ECLI:NL:CRVB:2020:2192

Centrale Raad van Beroep

Datum uitspraak
16 september 2020
Publicatiedatum
16 september 2020
Zaaknummer
18/6330 AOW
Instantie
Centrale Raad van Beroep
Type
Uitspraak
Rechtsgebied
Bestuursrecht; Socialezekerheidsrecht
Procedures
  • Hoger beroep
Vindplaatsen
  • Rechtspraak.nl
AI samenvatting door LexboostAutomatisch gegenereerd

Hoger beroep inzake ouderdomspensioen AOW en terugwerkende kracht

Op 16 september 2020 heeft de Centrale Raad van Beroep uitspraak gedaan in een hoger beroep van appellant tegen de Sociale verzekeringsbank (Svb) over de ingangsdatum van zijn ouderdomspensioen op grond van de Algemene Ouderdomswet (AOW).
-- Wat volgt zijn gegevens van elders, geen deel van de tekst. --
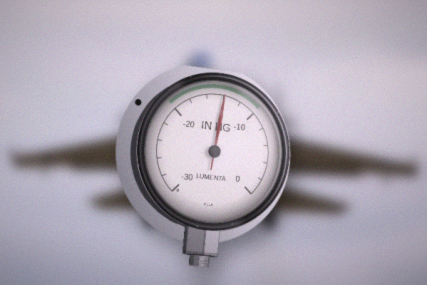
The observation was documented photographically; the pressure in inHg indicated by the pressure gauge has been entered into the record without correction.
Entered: -14 inHg
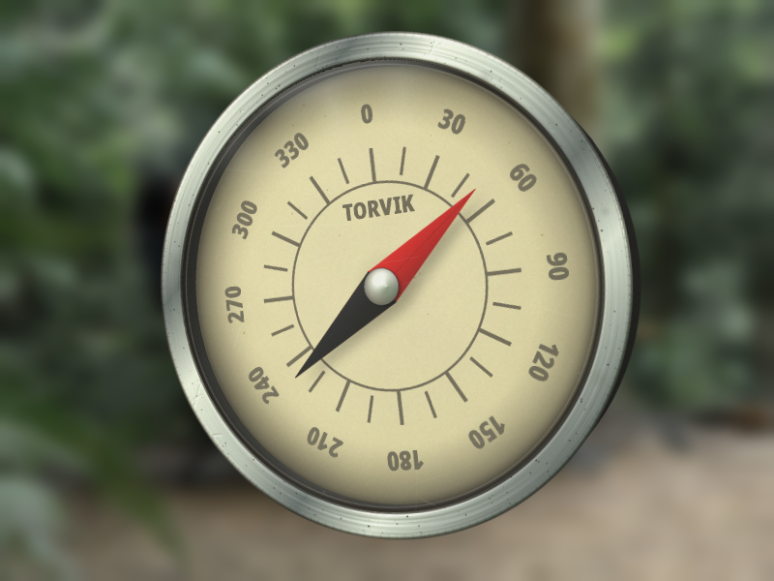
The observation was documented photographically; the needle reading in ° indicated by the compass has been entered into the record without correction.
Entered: 52.5 °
Appellant, geboren in 1951, had op 27 september 2016 een brief ontvangen van de Svb waarin hij werd gewezen op zijn recht op AOW. Hij diende op 9 februari 2018 een aanvraag in, maar was van mening dat hij recht had op AOW vanaf 15 november 2016. De Svb kende hem echter AOW toe met terugwerkende kracht tot 1 februari 2017, wat leidde tot een nabetaling van € 577,87 netto. Appellant was het niet eens met de ingangsdatum en stelde dat hij niet op de hoogte was van zijn recht op AOW, wat hij als een bijzonder geval beschouwde.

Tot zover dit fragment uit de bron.